Written by Christopher Dawson, Contributor

Android users should be very familiar with the installation dialogs they encounter when they install software from the Android Market. Essentially, users are told which services the app will access and asked if they still want to install it. Usually we click OK. Why wouldn't we want a location-aware service to access our GPS? That's the whole point. Unless, of course, those services are transmitting up-to-the-minute location data to servers for purposes other than giving you the services you expected. Which is precisely what several randomly selected applications from the Android Market were doing in a recent study by Duke, Penn State, and Intel Labs.

In fact, they aren't really doing anything wrong. When the app asks if it can have access to your GPS data and you say yes, then they're entitled to it. As Ars Technica points out, however,

It's a practical security measure, but one critical limitation is that there is no way for the user to discern how and when the application will use a requested feature or where it will send the information...The user has no way of knowing, however, whether the application is also transmitting that information to advertisers or using it for malicious purposes. Making the permission system more granular might potentially address those kinds of problems, but would also have the undesired affect of making it too complex for some users to understand.

Exactly. What they said. While the app makers might be stepping over some ethical or moral lines, clearly they aren't doing anything illegal. So how can Google solve this problem?
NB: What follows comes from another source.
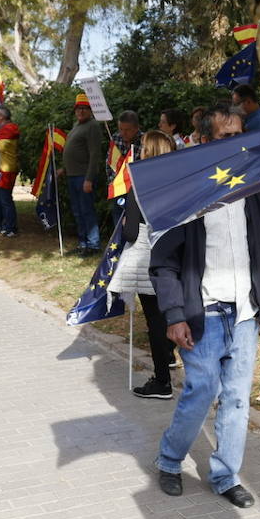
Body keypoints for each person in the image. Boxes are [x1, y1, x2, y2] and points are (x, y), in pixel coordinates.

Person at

Obviously they can step in and require greater transparency from their app developers but not only risk alienating an already tenuous developer community but also increasing complexity for users as Ars suggested. Similarly, creating guidelines preventing the sort of data mining and exploitation that is cropping up on a host of applications would help consumers, but may drive away developers looking for new revenue streams.

Again, as Ars suggests, Google does its own fair share of data mining (I don't care what Google's CEO says -- Google is the ultimate data miner), providing value to their advertisers, shareholders, and users through better search and relevant ads. The same could be said of the app makers mining our location data. However, by this time, most consumers know at least at a very rudimentary level what Google does with our search and Gmail. The same can't be said of apps that are downloaded willy-nilly by a population still glamoured by the novelty of little free applications that can do all sorts of seemingly wonderful things.

It's for this reason that the idea of an Amazon App Market on Amazon starts looking a lot more appealing. Developing an ecosystem of applications with a bit more oversight than can be expected from Google's laissez-faire approach means that users would have a trusted repository of applications from a brand that tends to inspire more confidence than Google's privacy-checkered name.

If Google not only wants to keep developers happy but also protect its consumer base and fend off competition from Amazon, it needs to address this issue quickly. How? The Google folks are all pretty bright, even if their concepts of privacy aren't always aligned with ours. I bet they can come up with something. On the double.